### Your objective
The records that follow must be transcribed in full, without any change.

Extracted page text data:
——
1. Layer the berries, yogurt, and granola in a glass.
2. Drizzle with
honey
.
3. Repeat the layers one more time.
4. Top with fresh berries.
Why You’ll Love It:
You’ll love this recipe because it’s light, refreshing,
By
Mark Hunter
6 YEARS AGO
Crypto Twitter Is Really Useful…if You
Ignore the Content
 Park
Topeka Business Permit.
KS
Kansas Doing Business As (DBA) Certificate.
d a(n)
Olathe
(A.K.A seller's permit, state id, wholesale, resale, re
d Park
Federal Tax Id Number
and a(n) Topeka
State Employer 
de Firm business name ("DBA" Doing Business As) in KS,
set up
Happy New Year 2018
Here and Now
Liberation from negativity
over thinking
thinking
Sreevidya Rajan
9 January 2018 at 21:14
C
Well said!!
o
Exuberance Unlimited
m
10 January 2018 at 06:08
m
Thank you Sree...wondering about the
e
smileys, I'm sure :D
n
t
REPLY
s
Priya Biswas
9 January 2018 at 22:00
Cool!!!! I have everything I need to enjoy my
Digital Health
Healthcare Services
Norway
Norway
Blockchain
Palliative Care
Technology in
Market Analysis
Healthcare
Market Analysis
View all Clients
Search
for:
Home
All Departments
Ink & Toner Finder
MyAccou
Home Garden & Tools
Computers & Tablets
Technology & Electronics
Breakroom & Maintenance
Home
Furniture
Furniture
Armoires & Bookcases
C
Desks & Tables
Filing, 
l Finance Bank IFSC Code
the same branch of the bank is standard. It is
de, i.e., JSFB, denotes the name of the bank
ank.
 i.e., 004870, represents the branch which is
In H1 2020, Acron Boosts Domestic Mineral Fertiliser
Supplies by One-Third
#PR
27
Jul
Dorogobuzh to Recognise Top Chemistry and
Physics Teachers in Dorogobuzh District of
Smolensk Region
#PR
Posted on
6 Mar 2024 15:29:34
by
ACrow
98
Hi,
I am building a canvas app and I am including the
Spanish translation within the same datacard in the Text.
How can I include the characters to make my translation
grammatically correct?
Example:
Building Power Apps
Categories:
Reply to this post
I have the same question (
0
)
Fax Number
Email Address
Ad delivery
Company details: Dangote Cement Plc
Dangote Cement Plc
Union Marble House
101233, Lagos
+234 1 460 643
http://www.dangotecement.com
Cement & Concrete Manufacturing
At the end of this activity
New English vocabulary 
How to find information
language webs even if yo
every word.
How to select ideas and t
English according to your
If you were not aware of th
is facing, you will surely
——
### Written reply
1. Layer the berries, yogurt, and granola in a glass.
2. Drizzle with
honey
.
3. Repeat the layers one more time.
4. Top with fresh berries.
Why You’ll Love It:
You’ll love this recipe because it’s light, refreshing,
By
Mark Hunter
6 YEARS AGO
Crypto Twitter Is Really Useful…if You
Ignore the Content
 Park
Topeka Business Permit.
KS
Kansas Doing Business As (DBA) Certificate.
d a(n)
Olathe
(A.K.A seller's permit, state id, wholesale, resale, re
d Park
Federal Tax Id Number
and a(n) Topeka
State Employer 
de Firm business name ("DBA" Doing Business As) in KS,
set up
Happy New Year 2018
Here and Now
Liberation from negativity
over thinking
thinking
Sreevidya Rajan
9 January 2018 at 21:14
C
Well said!!
o
Exuberance Unlimited
m
10 January 2018 at 06:08
m
Thank you Sree...wondering about the
e
smileys, I'm sure :D
n
t
REPLY
s
Priya Biswas
9 January 2018 at 22:00
Cool!!!! I have everything I need to enjoy my
Digital Health
Healthcare Services
Norway
Norway
Blockchain
Palliative Care
Technology in
Market Analysis
Healthcare
Market Analysis
View all Clients
Search
for:
Home
All Departments
Ink & Toner Finder
MyAccou
Home Garden & Tools
Computers & Tablets
Technology & Electronics
Breakroom & Maintenance
Home
Furniture
Furniture
Armoires & Bookcases
C
Desks & Tables
Filing, 
l Finance Bank IFSC Code
the same branch of the bank is standard. It is
de, i.e., JSFB, denotes the name of the bank
ank.
 i.e., 004870, represents the branch which is
In H1 2020, Acron Boosts Domestic Mineral Fertiliser
Supplies by One-Third
#PR
27
Jul
Dorogobuzh to Recognise Top Chemistry and
Physics Teachers in Dorogobuzh District of
Smolensk Region
#PR
Posted on
6 Mar 2024 15:29:34
by
ACrow
98
Hi,
I am building a canvas app and I am including the
Spanish translation within the same datacard in the Text.
How can I include the characters to make my translation
grammatically correct?
Example:
Building Power Apps
Categories:
Reply to this post
I have the same question (
0
)
Fax Number
Email Address
Ad delivery
Company details: Dangote Cement Plc
Dangote Cement Plc
Union Marble House
101233, Lagos
+234 1 460 643
http://www.dangotecement.com
Cement & Concrete Manufacturing
At the end of this activity
New English vocabulary 
How to find information
language webs even if yo
every word.
How to select ideas and t
English according to your
If you were not aware of th
is facing, you will surely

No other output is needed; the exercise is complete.